Being a bilingual parent in the U.S. may be just as bad as being Jewish when it comes to guilt. If you insist on speaking a non-English language as a bilingual parent in the U.S. and the child complains, you feel guilty. If the child insists you “speak English!”, you may feel ire, but also a degree of guilt. If you don’t speak your second or third etc. language at all and raise your child completely in English, as if the ghost of your other language didn’t exist–you feel guilty. If your own (grand)parents speak another language and you didn’t learn it and thus aren’t able to pass it down to your own children, you mostly likely feel some guilt.

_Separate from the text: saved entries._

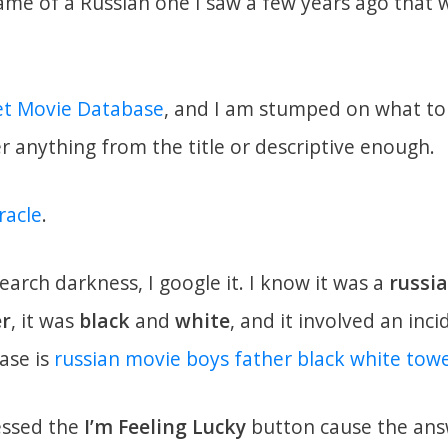
e of a Russian one I saw a few years ago that w
et Movie Database
, and I am stumped on what to 
anything from the title or descriptive enough.
racle
.
search darkness, I google it. I know it was a
russi
er
, it was
black
and
white
, and it involved an inc
ase is
russian movie boys father black white tow
essed the
I’m Feeling Lucky
button cause the answ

Some questions (guilt-ridden) bilingual parents in the U.S. might ask of ourselves: Why didn’t I take my child abroad more often? Why didn’t I enroll him or her in classes or insist on the L2 (second language) at home? Why didn’t I make more L2 playdates, buy more L2 cds, books or movies; restrict certain times, days of the week, places etc. to the L2? Why didn’t I “go home” more often (where home = L2 language)? Why is part of me disappearing into the gulf of English? A working-parent colleague asked me the other day about childcare and time with my children: “What do you do with the guilt?” she asked–as if there weren’t heaps and mounds of bilingual guilt and Jewish guilt already! What do I do? I feel guilty!!!! Of course–it’s in my blood! But I also say hello to my guilt, nice to see you again old friend! Aha, so you are worried you are not doing enough? Doing too much? Not doing what someone else is doing to raise their perfectly happy, socially adept multilingual brainiac children?

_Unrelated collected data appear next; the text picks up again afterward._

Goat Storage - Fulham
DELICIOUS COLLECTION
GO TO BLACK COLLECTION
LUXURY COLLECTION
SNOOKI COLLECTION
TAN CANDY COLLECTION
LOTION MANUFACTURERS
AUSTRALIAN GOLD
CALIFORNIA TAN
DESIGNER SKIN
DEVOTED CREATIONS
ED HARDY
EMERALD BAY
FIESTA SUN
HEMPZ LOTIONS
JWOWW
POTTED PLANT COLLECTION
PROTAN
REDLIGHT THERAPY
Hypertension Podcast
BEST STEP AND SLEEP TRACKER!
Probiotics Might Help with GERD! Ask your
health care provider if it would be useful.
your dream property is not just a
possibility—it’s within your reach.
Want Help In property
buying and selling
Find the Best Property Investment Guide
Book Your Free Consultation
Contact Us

“Do your best and that’s all you can do,” says the nurturing multilingual-multicultural-multitasking mama on my shoulder. Doing my best this year means counting the steps in Spanish when we hold hands; visiting with my Spanish speaking friends as often as possible in Spanish, spending two weeks in Mexico in December, and sending Oren for one week to a local Spanish camp this past summer. It’s not enough but it’s the best I can do at this time. We read Buenas Noches, Luna (Goodnight Moon) in Spanish last night and my son didn’t complain, didn’t ask me to read it in English. When we read about the “Globo rojo,” I pointed to the picture and he smiled, said “Oh! Balloon.” He is doing the best he can do, too!